On a generalization of MacPherson's Chern homology class. II (Q1813965)

[For part I see ibid. 65, No. 7, 242-244 (1989; Zbl 0728.14015).] For a nonsingular variety \(X\), a characteristic class of \(X\) is defined to be that of its tangent bundle \(TX\). As for the case of singular varieties, there is at the moment no general notion available of characteristic classes, mainly because one cannot define the tangent bundle.

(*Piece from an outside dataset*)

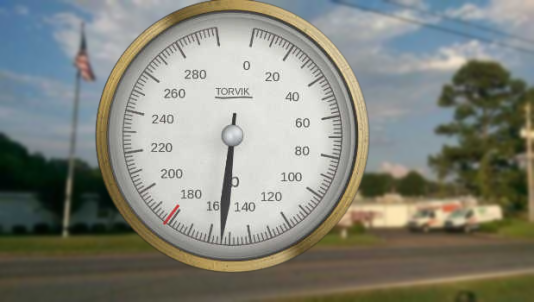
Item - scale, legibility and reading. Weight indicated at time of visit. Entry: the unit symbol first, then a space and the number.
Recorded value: lb 154
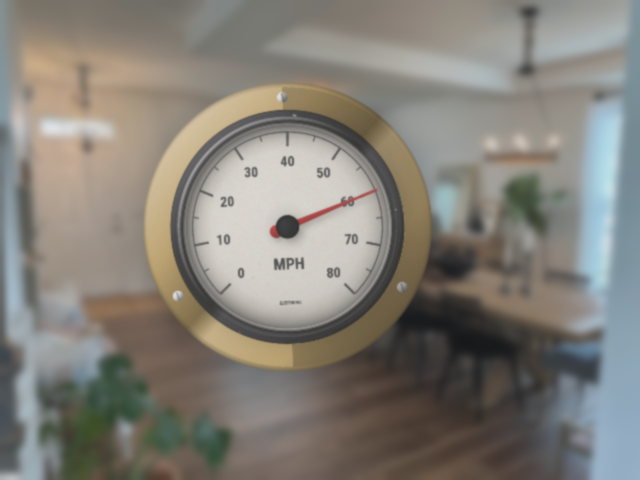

For the Chern class and the Todd class, there are singular versions; namely, Deligne-Grothendieck-MacPherson's theory \(C_ *\) (abbr. \(DGM\)-theory) of Chern class [cf. \textit{R. D. MacPherson}, Ann. Math., II. Ser. 100, 423-432 (1974; Zbl 0311.14001)[ and Baum-Fulton- MacPherson's theory \(Td_ *\) (abbr. \(BFM\)-theory) of Todd class [\textit{P. Baum}, \textit{W. Fulton} and \textit{R. MacPherson}, Publ. Math., Inst. Hautes Étud. Sci. 45, 101-145 (1975; Zbl 0332.14003)]. The author extended in part I of this paper [loc. cit.] DGM-theory \(C_ *\) of (total) Chern class to a ``DGM-type'' theory \(C_{t*}\) of the Chern polynomial, which includes DGM-theory \(C_ *\) as a special case. In this note we give a characterization of ``DGM-type'' theories of characteristic classes under certain conditions.